*TASK INSTRUCTIONS*: Starting with the line containing "left wrist: (284, 276)" and going on through the line containing "left eye: (777, 87)", return the lines of the data below exactly, and only those.

(Records drawn from a dataset)
• • • • •

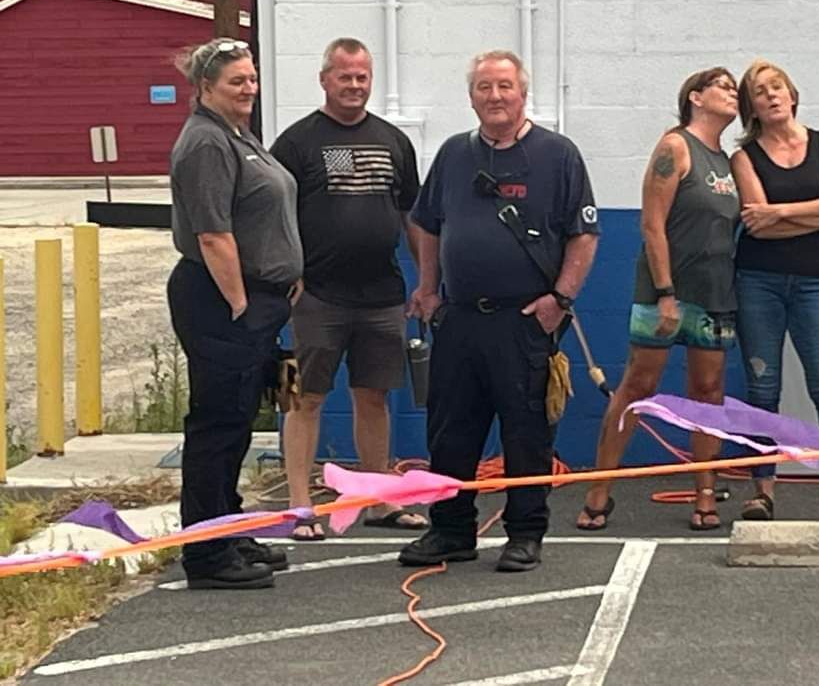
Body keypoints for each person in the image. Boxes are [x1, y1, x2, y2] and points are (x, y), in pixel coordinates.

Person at [399, 50, 600, 572]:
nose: (495, 97)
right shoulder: (453, 155)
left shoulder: (558, 155)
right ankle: (451, 530)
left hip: (524, 322)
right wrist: (428, 289)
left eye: (504, 86)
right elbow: (427, 224)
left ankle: (525, 534)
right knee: (450, 432)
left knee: (526, 433)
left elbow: (583, 233)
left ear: (523, 94)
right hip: (459, 319)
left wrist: (560, 299)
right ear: (471, 97)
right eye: (484, 87)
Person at [271, 38, 428, 540]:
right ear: (325, 80)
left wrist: (427, 281)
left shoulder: (394, 142)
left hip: (382, 296)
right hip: (316, 298)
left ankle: (378, 501)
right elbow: (272, 216)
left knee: (374, 398)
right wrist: (286, 274)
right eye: (345, 76)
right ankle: (300, 506)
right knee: (303, 399)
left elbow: (412, 216)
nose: (355, 85)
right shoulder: (295, 143)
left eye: (362, 77)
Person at [575, 67, 741, 531]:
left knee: (708, 392)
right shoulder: (675, 147)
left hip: (715, 294)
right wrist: (666, 293)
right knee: (638, 386)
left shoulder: (729, 162)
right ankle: (599, 490)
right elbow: (652, 223)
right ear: (695, 97)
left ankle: (704, 492)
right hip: (665, 292)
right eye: (723, 86)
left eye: (735, 89)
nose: (732, 93)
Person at [168, 38, 304, 589]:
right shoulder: (205, 142)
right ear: (205, 87)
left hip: (254, 300)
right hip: (220, 300)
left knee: (238, 423)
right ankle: (207, 554)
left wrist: (284, 276)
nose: (249, 88)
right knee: (217, 427)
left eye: (251, 78)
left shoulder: (236, 133)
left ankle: (229, 529)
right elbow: (213, 234)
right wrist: (242, 304)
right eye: (236, 81)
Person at [729, 59, 819, 522]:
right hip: (758, 282)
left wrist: (780, 212)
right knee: (762, 389)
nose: (770, 95)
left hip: (816, 283)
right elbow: (757, 226)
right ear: (751, 107)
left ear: (792, 95)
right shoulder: (743, 157)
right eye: (759, 92)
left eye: (777, 87)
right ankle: (762, 492)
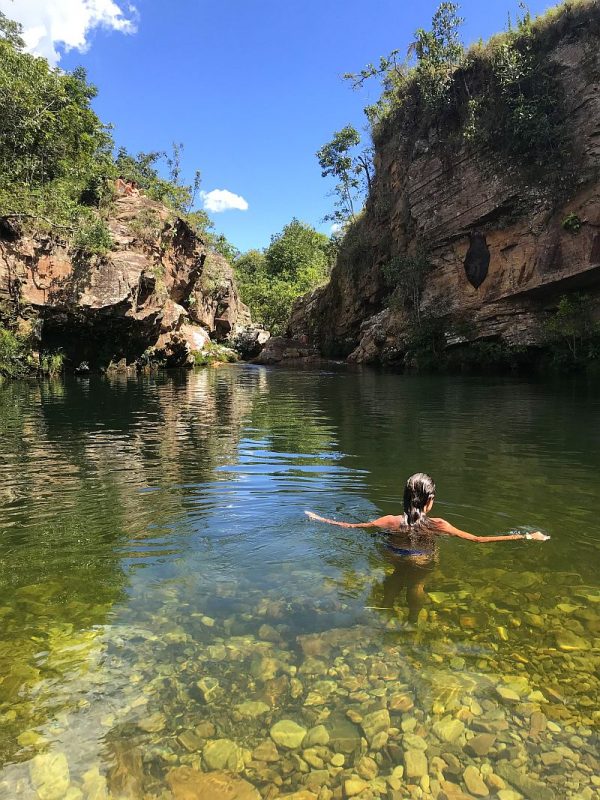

• • • • •

*ANSWER SECTION*:
left wrist: (284, 276)
nose: (249, 88)
right knee: (217, 427)
left eye: (251, 78)
left shoulder: (236, 133)
left ankle: (229, 529)
right elbow: (213, 234)
right wrist: (242, 304)
right eye: (236, 81)
Person at [729, 59, 819, 522]:
right hip: (758, 282)
left wrist: (780, 212)
right knee: (762, 389)
nose: (770, 95)
left hip: (816, 283)
right elbow: (757, 226)
right ear: (751, 107)
left ear: (792, 95)
right shoulder: (743, 157)
right eye: (759, 92)
left eye: (777, 87)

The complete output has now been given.